When kids volunteer for something bigger than themselves, it gives them a chance to step out of their comfort zone and gives them a chance to see that they are serving the community.

— Dorenkamp

“When kids volunteer for something bigger than themselves, it gives them a chance to step out of their comfort zone and gives them a chance to see that they are serving the community,” Dorenkamp said.

Many high schooler volunteers are drawn to the Skinny Turkey event as the race takes place in a familiar setting. The race starts right at the school and the path takes runners through Wakefield Plantation. Volunteers also get to pick who they work with, which makes it a great event to sign up for with friends. Some of the various tasks volunteers help with are passing out the participant numbers before the race, handing out water and food, and generally cheering for the runners as they go by. The race will take place on Thanksgiving morning, Thursday, November 24, and will be finished by noon so participants and volunteers get an exciting start to the holiday.

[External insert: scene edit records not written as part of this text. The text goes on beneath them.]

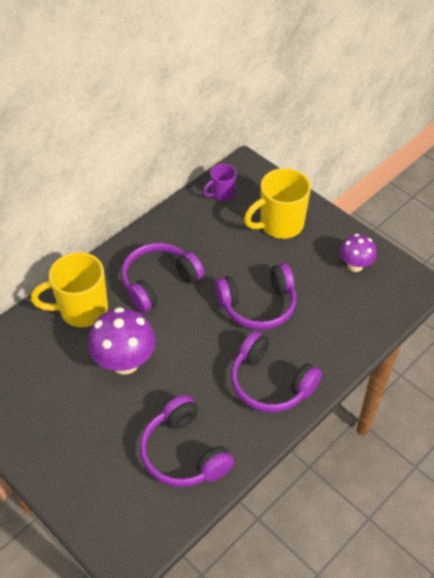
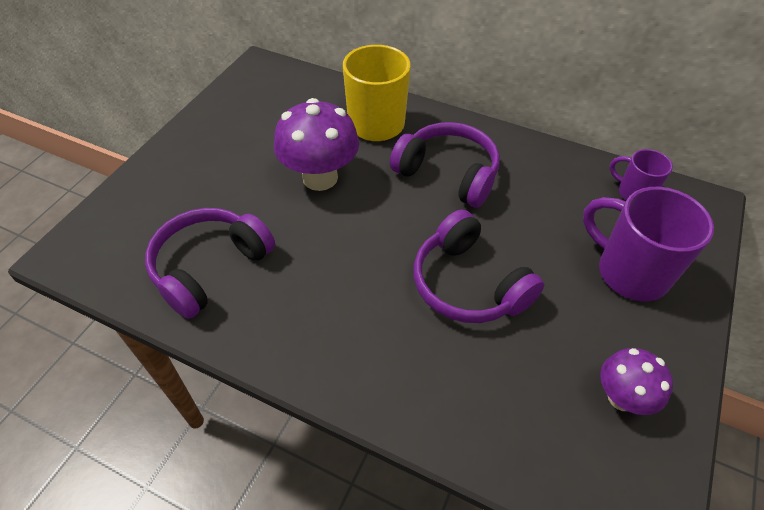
camera: 70 degrees right, 0 degrees up
purple headphones [231,331,322,412] -> none
yellow mug [244,168,311,239] -> purple mug [583,187,714,301]

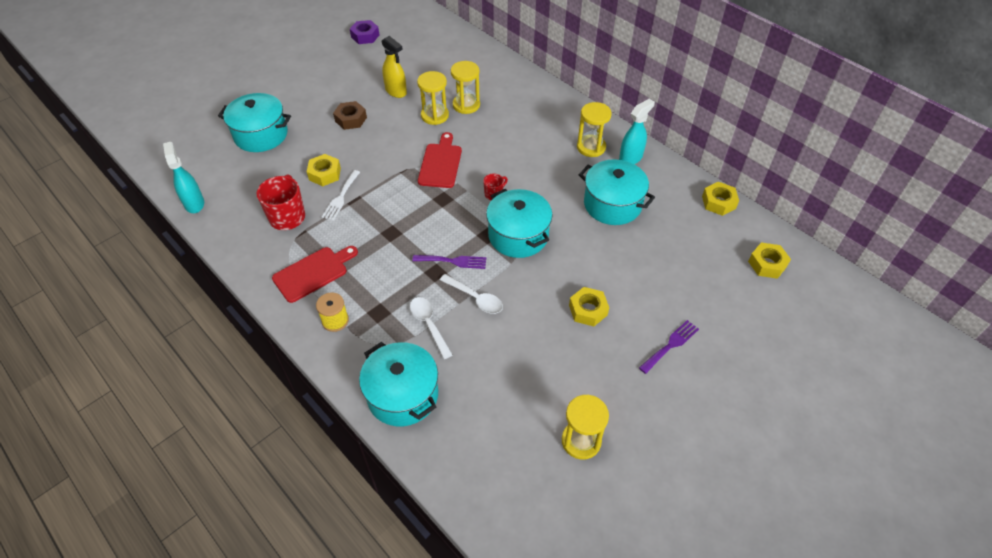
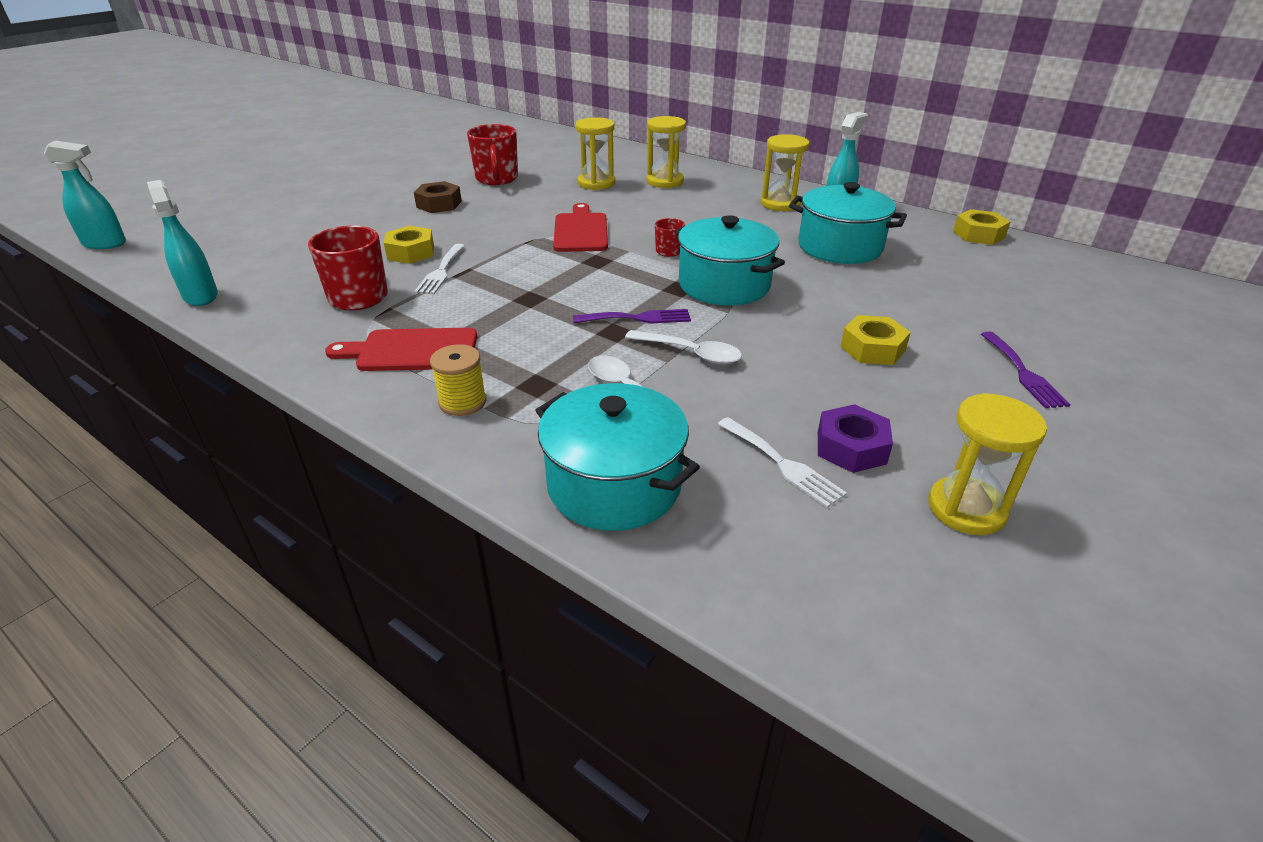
camera: 10 degrees left, 15 degrees down
turquoise pot [218,93,291,152] -> none
red cutting board [272,246,358,303] -> red cutting board turned 135 degrees counterclockwise [325,328,477,371]
purple nut [350,20,379,44] -> purple nut moved to [818,404,893,473]
yellow spray bottle [381,36,407,98] -> red mug [467,124,518,185]
yellow hourglass [417,71,449,125] -> yellow hourglass moved to [646,116,686,188]
purple fork [639,320,699,374] -> purple fork turned 135 degrees clockwise [981,332,1071,408]
yellow nut [748,242,791,279] -> none
none -> turquoise spray bottle [44,141,126,249]
none -> white fork [718,417,847,508]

Stella Tekotte is excited to volunteer with the event after running the race in 2019.

“My favorite part [of the race] was participating with my family and friends,” Tekotte said. “I’m excited to again be a part of the positive atmosphere and volunteer alongside my friend.”

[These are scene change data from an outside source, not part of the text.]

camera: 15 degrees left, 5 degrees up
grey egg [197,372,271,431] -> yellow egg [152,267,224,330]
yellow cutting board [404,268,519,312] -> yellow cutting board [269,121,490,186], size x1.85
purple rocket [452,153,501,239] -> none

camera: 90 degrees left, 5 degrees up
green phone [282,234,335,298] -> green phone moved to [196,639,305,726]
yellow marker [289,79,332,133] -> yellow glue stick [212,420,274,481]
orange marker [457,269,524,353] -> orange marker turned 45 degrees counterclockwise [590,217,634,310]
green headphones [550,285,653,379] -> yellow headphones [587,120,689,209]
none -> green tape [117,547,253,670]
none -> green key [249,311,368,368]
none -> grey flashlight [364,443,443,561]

The Skinny Turkey Race is an event that goes beyond the school. Although the foundations are in the teachers and students, it has become a community known and loved event. 

“This event has become a family tradition,” Dorenkamp said. “As [students] have gone off to college and started their own families, they always come back and run the event again.”

Mackenzie Book is a student at Wakefield who has run in the race in previous years alongside her older sister, Madison Book. Madison Book has since gone to college but is returning to the area to run with her sister again this year. When asked about what she found interesting about this particular event, Mackenzie Book spoke of the wide variety of races offered, from a One-Mile Fun Run to a half marathon. 

“[The Skinny Turkey Race] caters to a wider range of people [than most other Thanksgiving races] and I think that is really cool,” Mackenzie Book said.